Columns > WC-papier

WC-papier

Toen in 1972 onderwijzers in een klas met 37 leerlingen ongestraft rookten, was er ook weinig mis met een pakje sigaretten aan zo’n onderwijzer cadeau geven.

Op de laatste dag van de lagere school was het tijd om meneer Van Muijen een cadeau te geven. Van Muijen of Vermuijen, dat mag ik kwijt zijn. Mijn moeder besloot dat het een pakje sigaretten werd, want die lagen op voorraad thuis. Mijn vader kocht ze per slof. Elke zaterdag.

Caballero meestal. Soms Camel. Camel was leuk – er stond een dromedaris op, nog steeds naar het schijnt. Op een voorpoot van het beest is in de haren Manneke Pis te herkennen.

Meneer Van Muijen of Vermuijen of Van Muien kreeg een pakje sigaretten. ‘Moet het ingepakt?’, vroeg mijn moeder die ochtend.
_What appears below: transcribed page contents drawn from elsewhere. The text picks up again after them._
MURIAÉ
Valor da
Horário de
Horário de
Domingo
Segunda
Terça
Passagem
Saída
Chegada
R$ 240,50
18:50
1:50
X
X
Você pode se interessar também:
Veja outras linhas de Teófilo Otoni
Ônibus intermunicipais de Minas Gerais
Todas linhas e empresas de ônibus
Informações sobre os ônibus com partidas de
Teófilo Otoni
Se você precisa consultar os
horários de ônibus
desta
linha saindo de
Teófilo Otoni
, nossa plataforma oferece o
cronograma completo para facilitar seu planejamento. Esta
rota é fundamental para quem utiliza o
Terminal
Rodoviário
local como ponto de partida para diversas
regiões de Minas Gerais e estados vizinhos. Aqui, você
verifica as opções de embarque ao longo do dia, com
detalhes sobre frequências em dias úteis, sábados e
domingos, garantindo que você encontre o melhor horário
Dat leek me wel. Een niet ingepakt cadeau is geen cadeau, maar een pakje sigaretten.

Wij hadden thuis meer pakjes sigaretten dan cadeaupapier. Een rolletje sinterklaaspapier, dat was alles wat moeder vond. Ze besloot dat wc-papier minder gek was dan sintpapier.

Een jaar of zes eerder had ze op Koninginnedag ooit mijn fiets versierd met wc-papier. Ik was het enige kind in de fietsoptocht dat bij voorbaat wist dat de prijs voor fraaist versierde fiets aan zijn neus voorbij zou gaan.

 

Om half negen waren de meisjes er als eersten bij op het schoolplein. Ze stonden in de rij om hun presentjes aan meneer Van der Muiden of Muiden te overhandigen. Rood papier met gele bloemen zag ik. Effen groen. Blauw met cirkeltjes in allerlei kleuren. Zelfs pakpapier met een strik eromheen van met schaar gestreken krullen.

Ik voelde in mijn jaszak. Mijn nagels krasten nerveus over het wc-papier. ‘Tjonge, wat zou daar nou inzitten’, grapte meneer Van Muien toen hij van een klasgenoot een flesje bier aannam, gewikkeld in kleurrijk papier. ‘Daar ga ik dit weekeinde eens lekker van genieten.’

 

Of meneer Vermuil blij was met de sigaretten, wilde mijn moeder weten toen ik na het ochtendprogramma thuis kwam voor een boterham. ‘Ik geef het vanmiddag’, zei ik. ‘Niet vergeten’, zei moeder.

Onderweg naar school voelde ik onafgebroken in mijn jaszak. Zou de meneer wel eens vaker een cadeautje hebben gekregen dat was verpakt in wc-papier? Vast wel. Of nee, natuurlijk niet. Of wel. En zou het hem uitmaken? Nee, wat doet het er toe? Veel. Of nee, niks. Toch wel. Of niet.

In de kleine pauze moest het dan maar gebeuren. Meneer Muiderslot had pauzedienst en wandelde heen en weer over de speelplaats. ‘Meneer, dit moest ik aan u geven. Van mijn moeder.’ Stomme tekst. Ik kneep nerveus in het pakje in mijn jaszak. ‘En dank u wel. Voor het jaar’, herstelde ik en reikte het pakje aan.

Hij nam het aan, keek naar het pakje en naar hoe flarden wc-papier wapperden in de wind. Manneke Pis had zich ontdaan van het papier. ‘Kijk eens aan’, zei de meneer.

‘Het is wc-papier’, hoorde ik mezelf zeggen. ‘O’, zei de meneer. ‘Ik dacht dat het een pakje sigaretten was.’ En daarna: ‘Daar ga ik straks in de les eens lekker van genieten’.